Today just after waking up, I have been tweaking the last bits and bops of TinfoilSub, a satiric fun/learning project of mine that scrapes YouTube channels to replicate a subscriptions page without requiring a Google account. The core of this little program is the runServer function that uses Scotty to host a local page that displays the results, while the list of channels is read from a file. In the beginning, this function looked something like this:

runServer :: [String] -> IO ()
runServer channels = scotty 3000 $ do
  get "/" $ do
    videos <- fmap (sort . concatMaybe) . liftIO . sequence $
                map scrapeChannel channels
    html . renderVideos $ take 50 videos
  -- ... and more routes

Now, imagine you have more than just a couple of channels in there.
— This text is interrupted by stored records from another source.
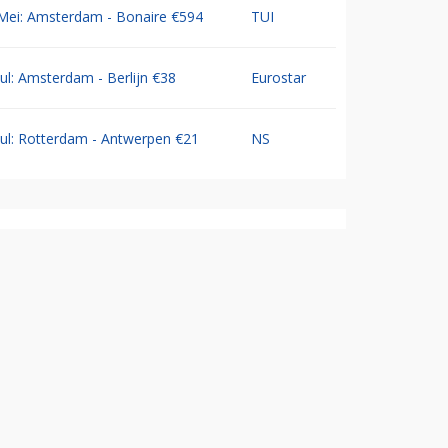
Mei: Amsterdam - Bonaire €594
TUI
Jul: Amsterdam - Berlijn €38
Eurostar
Jul: Rotterdam - Antwerpen €21
NS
This works fine for 2-3 channels, but each channel adds about a second of runtime each time the page is refreshed and the channels are re-scraped, which quickly amounts to way to much. Naturally, I went on to profiling and trying to figure out how to improve the scaling capabilities, and one of the first things to come across is using several threads (duh). Pretty basic stuff, so lets add and import Control.Parallel, instruct the RTS to use a number of threads that suits the CPU in use and everything should be fine. Right?

This is the new code:

runServer :: [String] -> IO ()
runServer channels = scotty 3000 $ do
  get "/" $ do
    videos <- fmap (sort . concatMaybe) . liftIO . sequence $
                parMap rpar scrapeChannel channels
    html . renderVideos $ take 50 videos
  -- ... and more routes

This looks neat and one might think it does what we want it to do. But looking at the actual performance when using 15 channels, this code is only about 20% faster, even when using 8 or more threads on a CPU with more than enough cores. Time for some more in depth analysis. The first thing I decided to look at was good old top. YouTube is not too slow in terms of respond times, so with a couple of threads one could assume we get to start scraping the page fairly early on, which results in increased CPU usage. But looking at top while refreshing the page revealed that the CPU was idling for a good 10 seconds before starting to scrape at all. Scraping was then run concurrently for the collected pages, so all cores were used and the actual scraping only took a second.

A look at Wireshark confirmed the problem. Wireshark recorded a new request to YouTube every second before scraping started. I looked around a bit in Scalpel, the scraping library I used and the curl bindings that were used for the actual requests, but nothing indicated any problems with making multiple requests at the same time.

So, now for the big reveal. For those who do not know, Haskell’s Parallel only works for pure parts of code, so no I/O, which hinders you from creating things like race conditions, deadlocks and other really bad stuff. That is a good thing. So, if you want to do concurrent (or parallel) I/O, you need to use Concurrent, which brings internal threads, thread communication tools and this kind of stuff. Now, this is all pretty dangerous territory in that with these tools, we can create the bad things mentioned above, which we do not want to risk, at least not if there are better alternatives. And as it turns out, there are. Use async. Async is essentially a wrapper around all the evil stuff that makes it harder to shoot yourself in the foot. For us, there is this neat function called mapConcurrently, which does exactly what we want. Do a map, do it concurrently, and do it with IO. So this is what we get:

runServer :: [String] -> IO ()
runServer channels = scotty 3000 $ do
  get "/" $ do
    videos <- fmap (sort . concatMaybe) . liftIO $
                mapConcurrently scrapeChannel channels
    html . renderVideos $ take 50 videos
  -- ... and more routes

And it does exactly what we want, it starts scraping as soon as the first request has returned a page for use, which reduces the runtime by more than half.